Bank loans for future deals is an area that I do have some concerns for once I leave my W2 job. I've got a good relationship with a local community banker that is carrying the mortgage on our office building, so I would hope that our credit rating and track record would help to secure additional funding if needed. We also have a HELOC on our home, and that has been a good way to access funds to get a quick cash deal (we pay it off quickly from cashflow over a few months)! I'm actually looking for a perfect buy & hold deal that I can get a big mortgage on in the next 12 months while I can more easily qualify.

As far as notes paying off early, I've actually had one early payoff and have had two clients contact me recently requesting payoff. So I think my plan (after getting advice from this board!) is to direct those funds into equities to help diversify & balance my portfolio. Same goes for my LP's and Syndicate deals.
LL

mikeyzito22
Posts: 243
Joined: Sat Dec 02, 2017 5:42 pm

Re: Ready to FIRE @ 55 with Real Estate Portfolio?

Post by mikeyzito22 » Wed Mar 13, 2019 9:12 pm

Lienlord wrote:
Sun Mar 10, 2019 7:28 pm
mikeyzito22 wrote:
Sun Mar 10, 2019 6:57 pm
1. VTSAX (the majority)
2. VTIAX
3. VBTLAX

Your percentages may vary, but there is no reason to split them up into different cap weights. That'll just have you rebalancing and tweaking too often.


Thanks for the advice. So split maybe 50/25/25?
It doesn't seem too far off. I suppose since you have enough cash flow and are essentially not planning on touching it, this split looks okay. Maybe a bit more bonds to start and see how it feels. Maybe 55/15/30? Now we are nitpicking but a diversified three fund (add to it or keep it ready) and see how your cashflow works with it. I believe the financial decisions of the houses, retirement, etc. may be more important right now than exact asset location. Get in there with what you can handle and hold. You can work on tweaking it exactly later. I hope that makes sense.

renue74
Posts: 1775
Joined: Tue Apr 07, 2015 7:24 pm

Re: Ready to FIRE @ 55 with Real Estate Portfolio?

Post by renue74 » Thu Mar 14, 2019 8:04 am

Lienlord wrote:
Mon Mar 11, 2019 1:40 pm
renue74 wrote:
Mon Mar 11, 2019 9:07 am
Though I don't have as much real estate exposure as you...I do have 9 single family rentals and 1 full time airbnb...with about $1M of paid off real estate that throws off $8,500/month in EBITA income. We have $1.2M in our funds portfolio. My wife is a teacher and we rely on her for our family healthcare.

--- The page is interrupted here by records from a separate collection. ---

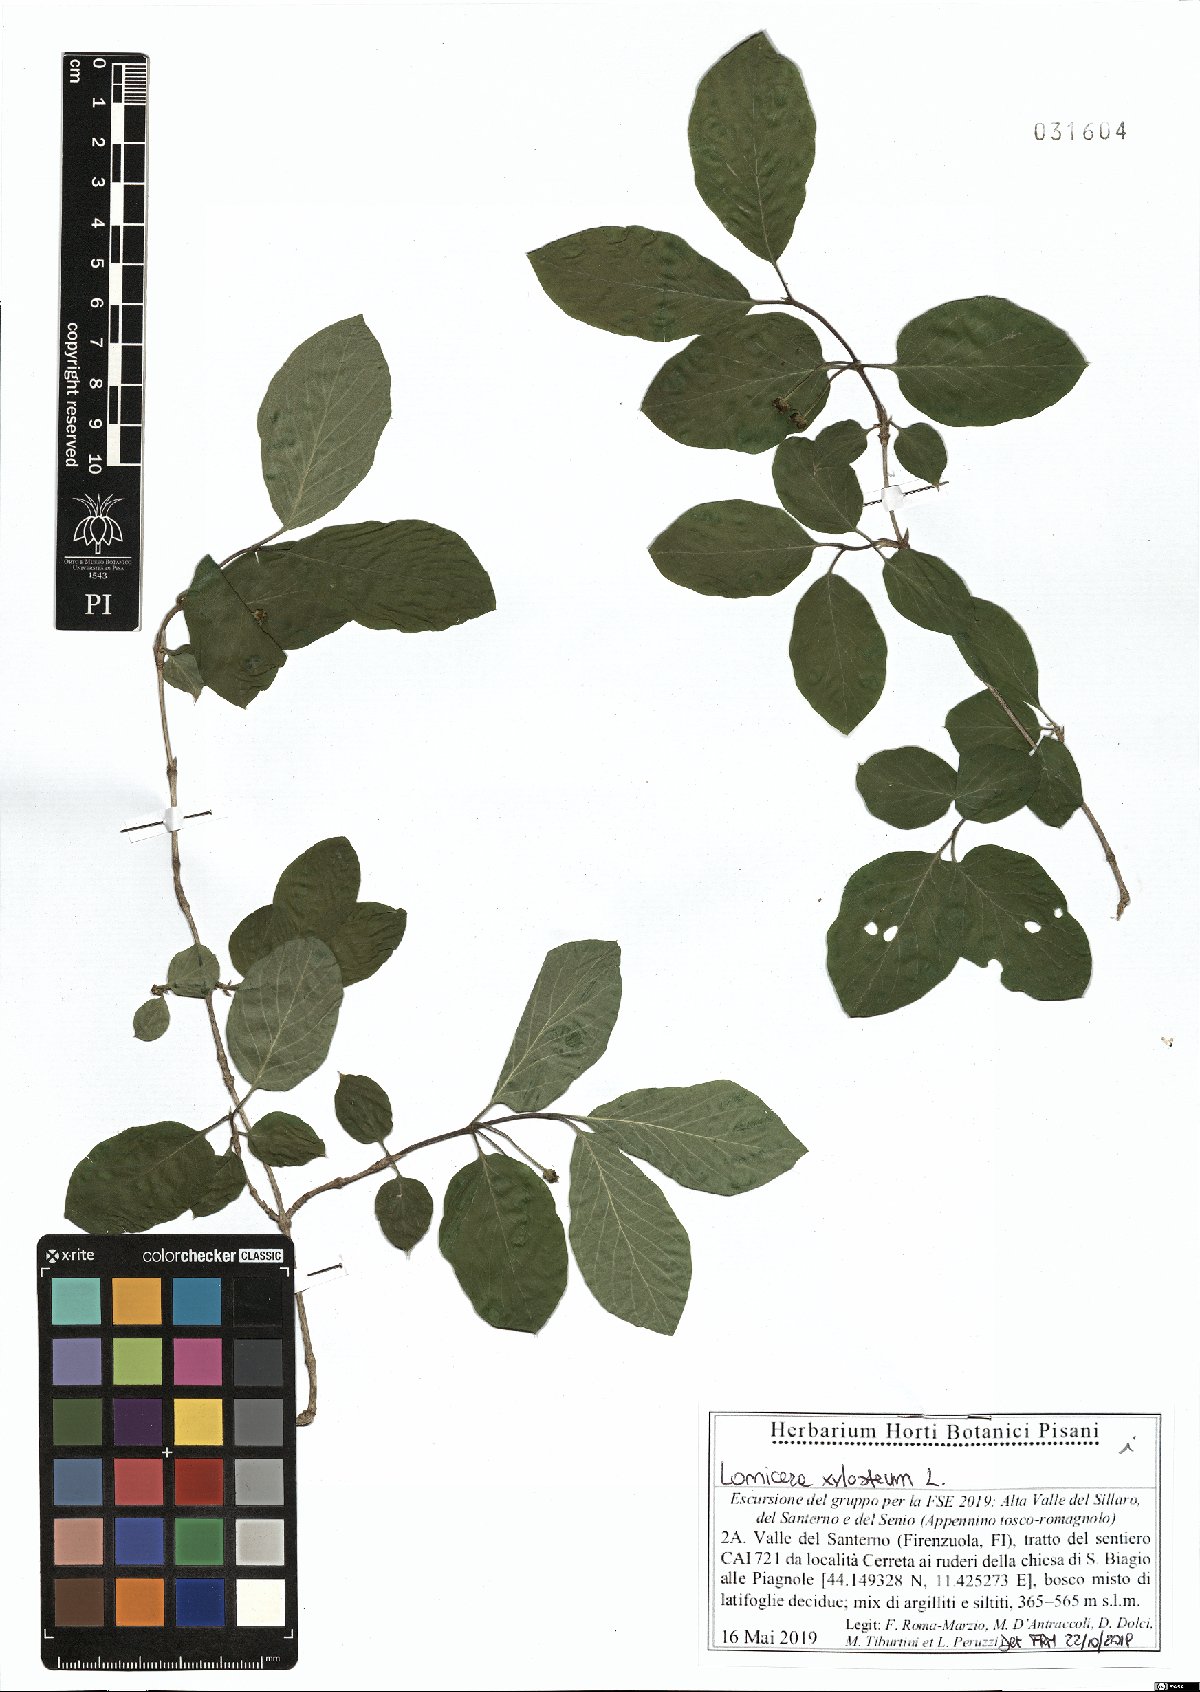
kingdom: Plantae
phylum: Tracheophyta
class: Magnoliopsida
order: Dipsacales
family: Caprifoliaceae
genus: Lonicera
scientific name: Lonicera xylosteum
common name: Fly honeysuckle
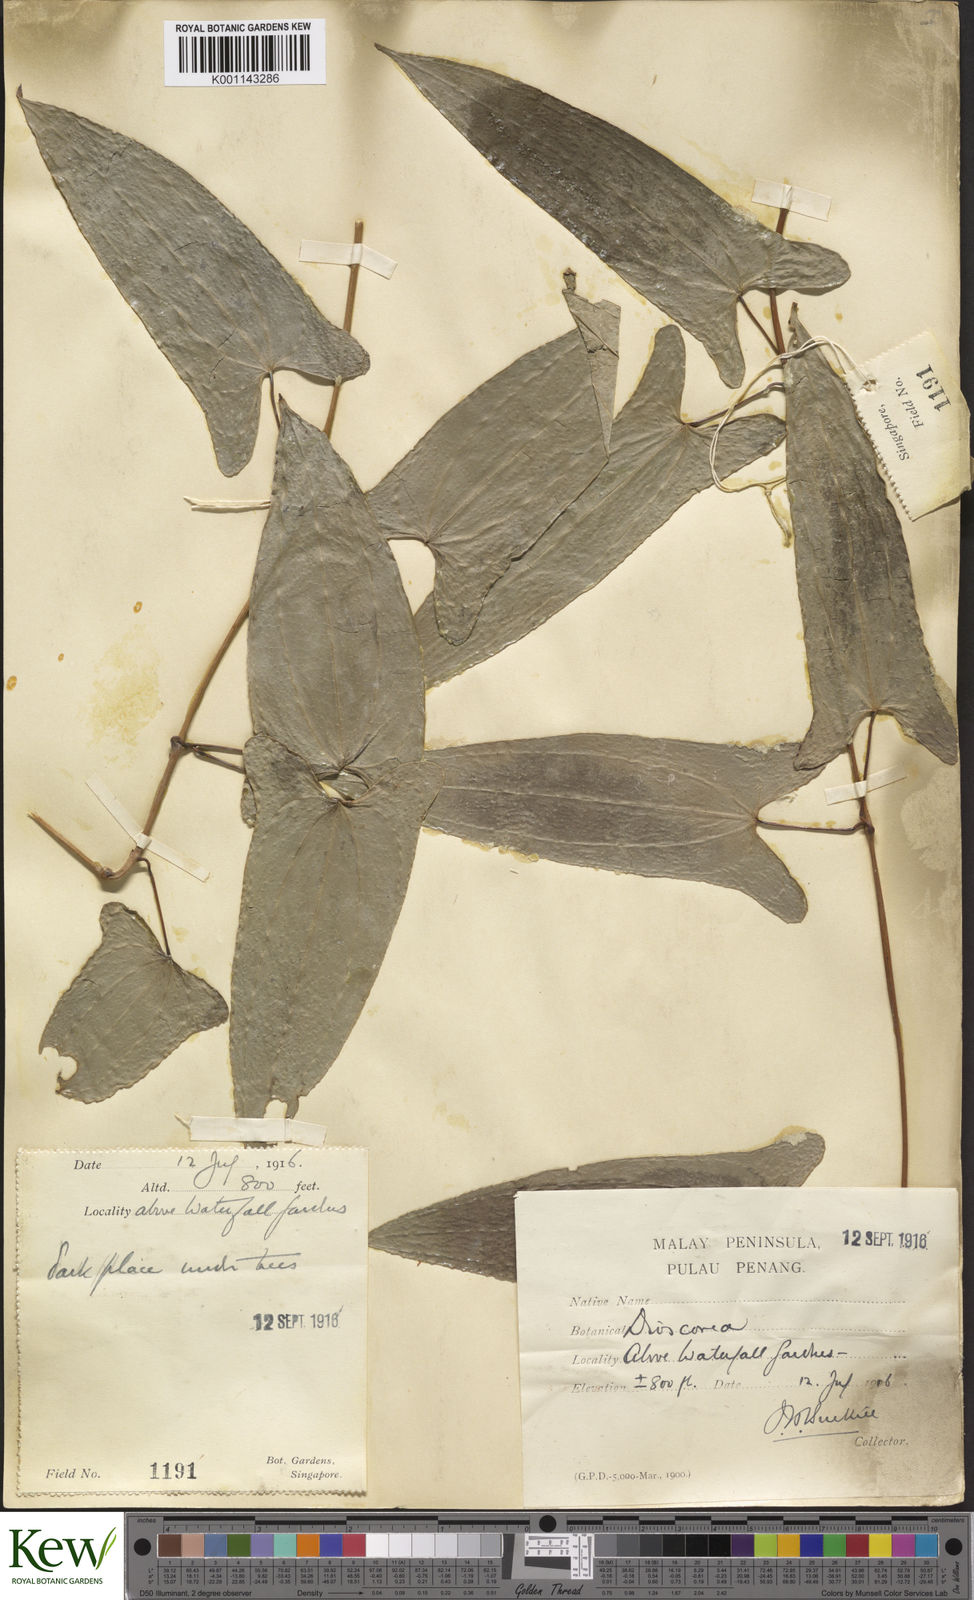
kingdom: Plantae
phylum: Tracheophyta
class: Liliopsida
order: Dioscoreales
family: Dioscoreaceae
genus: Dioscorea
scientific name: Dioscorea glabra
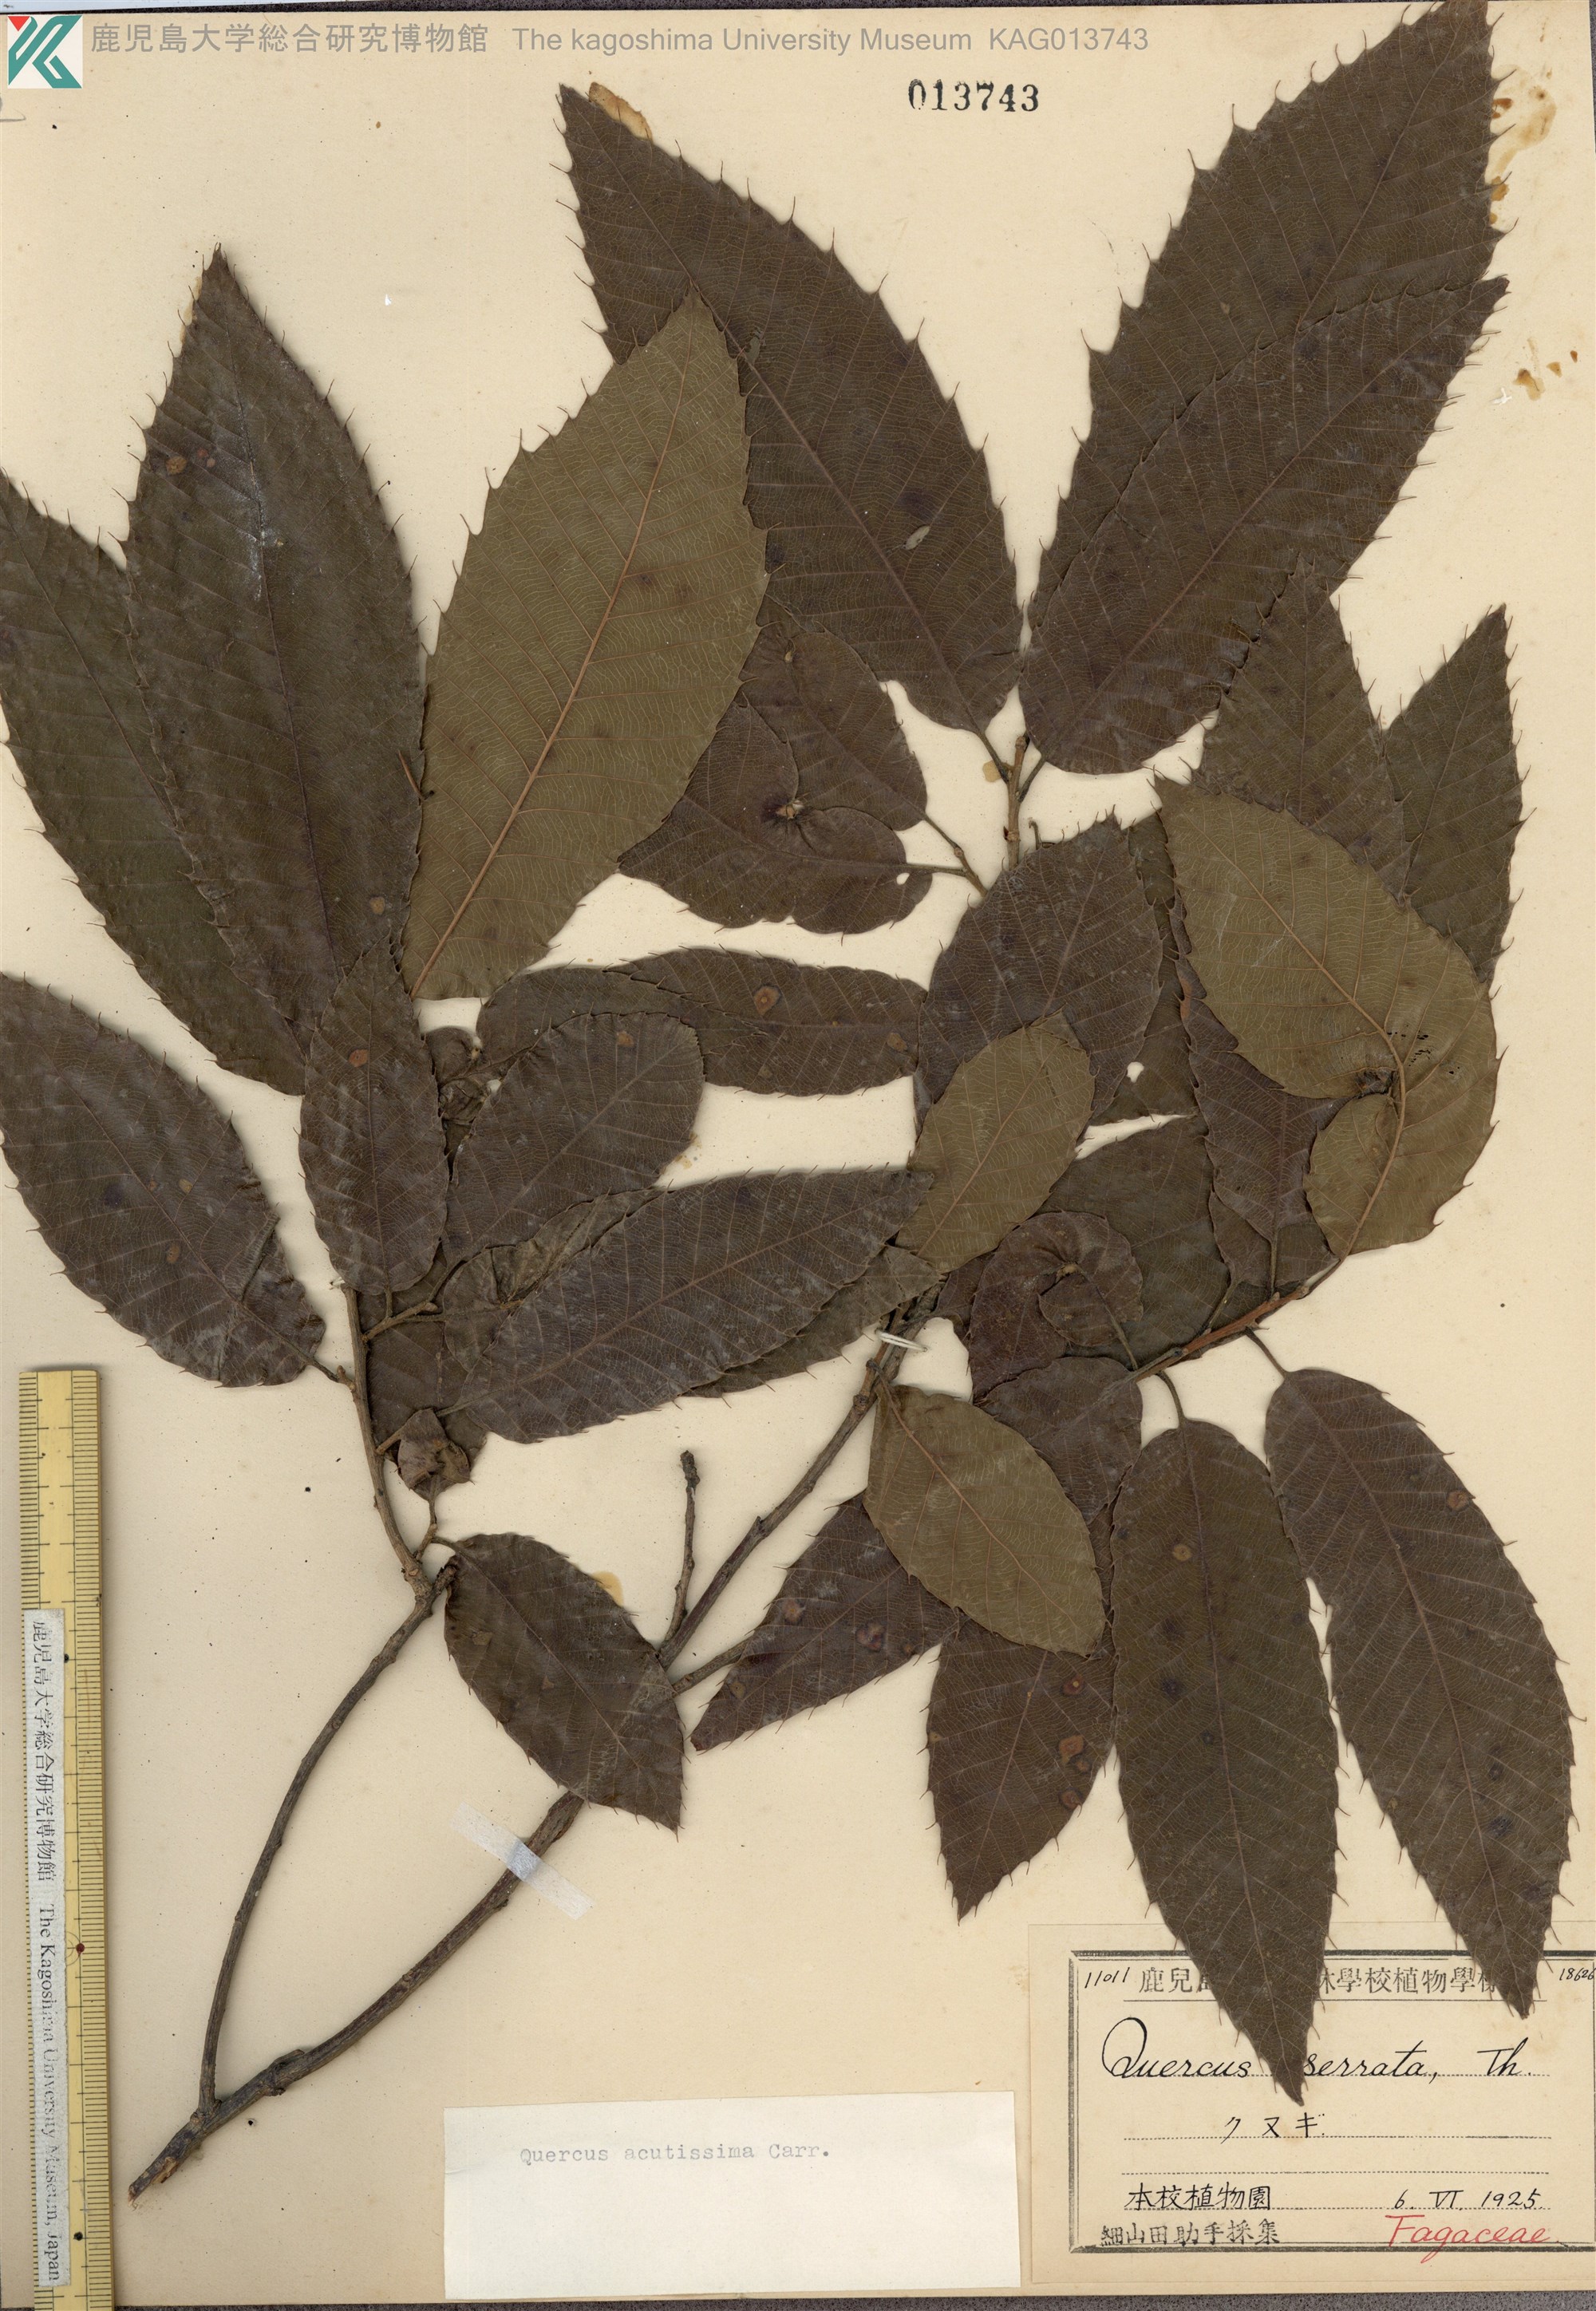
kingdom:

The other part of your scenario is at 55...what are you planning to do with your time? If you have an extra $20k/month...it's very easy to start looking at other properties to buy. I know...it's addicting to find a good deal in a good neighborhood throwing off 12% to 20% COC ROI.

-So you should probably make sure to talk with your wife about your overall plan.
-As a W2 employee, it's easier to get bank loans. I have a very small business and the in the past have been turned down for loans because of our D2I ratio. So...make sure you don't need or want to borrow any $ before you "retire."
-On your seller financed notes, be weary of the notes being paid off and plan for what you'll do with the $. I would assume that most 15 year notes for landlords wouldn't hit full maturity.
Bank loans for future deals is an area that I do have some concerns for once I leave my W2 job. I've got a good relationship with a local community banker that is carrying the mortgage on our office building, so I would hope that our credit rating and track record would help to secure additional funding if needed. We also have a HELOC on our home, and that has been a good way to access funds to get a quick cash deal (we pay it off quickly from cashflow over a few months)! I'm actually looking for a perfect buy & hold deal that I can get a big mortgage on in the next 12 months while I can more easily qualify.
I'm pretty sure if that you can count 75% of rental property income as income for DTI ratio. But, I'm not sure about financing notes. That would definitely be a question to ask your banker.